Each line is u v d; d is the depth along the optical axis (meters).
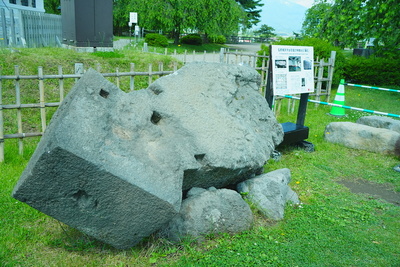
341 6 13.77
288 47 6.04
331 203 4.32
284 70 6.00
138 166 2.78
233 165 3.69
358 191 4.80
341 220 3.88
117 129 2.94
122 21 32.12
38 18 11.84
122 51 11.42
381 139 6.30
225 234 3.37
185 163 3.21
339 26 13.77
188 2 26.75
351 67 14.80
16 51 8.76
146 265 2.95
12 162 4.96
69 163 2.55
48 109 7.05
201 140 3.55
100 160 2.61
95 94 2.97
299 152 6.17
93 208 2.77
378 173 5.46
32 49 9.60
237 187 4.24
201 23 28.22
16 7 18.11
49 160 2.52
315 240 3.45
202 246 3.23
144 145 3.03
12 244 3.15
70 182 2.64
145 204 2.76
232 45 36.72
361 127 6.67
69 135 2.57
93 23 11.28
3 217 3.57
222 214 3.40
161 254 3.07
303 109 6.61
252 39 46.69
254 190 4.02
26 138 5.87
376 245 3.41
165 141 3.22
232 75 4.53
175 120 3.57
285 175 4.59
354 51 21.73
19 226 3.44
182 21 27.78
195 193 3.54
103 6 11.34
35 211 3.71
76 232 3.38
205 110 3.85
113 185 2.66
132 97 3.27
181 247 3.19
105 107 2.96
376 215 4.07
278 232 3.55
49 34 12.73
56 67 8.43
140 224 2.87
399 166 5.67
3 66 7.80
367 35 13.63
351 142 6.65
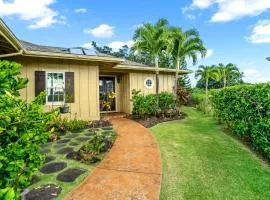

■ WHAT THE TASK REQUIRES: Please set down exactly the lines from the one holding "339 26 13.77" through the last line of the entries, both ends included, and skip pictures.

■ ANSWER TO THIS EXERCISE:
339 26 13.77
188 2 26.75
351 67 14.80
16 51 8.76
146 265 2.95
12 162 4.96
69 163 2.55
48 109 7.05
201 140 3.55
100 160 2.61
95 94 2.97
299 152 6.17
93 208 2.77
378 173 5.46
32 49 9.60
237 187 4.24
201 23 28.22
16 7 18.11
49 160 2.52
315 240 3.45
202 246 3.23
144 145 3.03
12 244 3.15
70 182 2.64
145 204 2.76
232 45 36.72
361 127 6.67
69 135 2.57
93 23 11.28
3 217 3.57
222 214 3.40
161 254 3.07
303 109 6.61
252 39 46.69
254 190 4.02
26 138 5.87
376 245 3.41
165 141 3.22
232 75 4.53
175 120 3.57
285 175 4.59
354 51 21.73
19 226 3.44
182 21 27.78
195 193 3.54
103 6 11.34
35 211 3.71
76 232 3.38
205 110 3.85
113 185 2.66
132 97 3.27
181 247 3.19
105 107 2.96
376 215 4.07
278 232 3.55
49 34 12.73
56 67 8.43
140 224 2.87
399 166 5.67
3 66 7.80
367 35 13.63
351 142 6.65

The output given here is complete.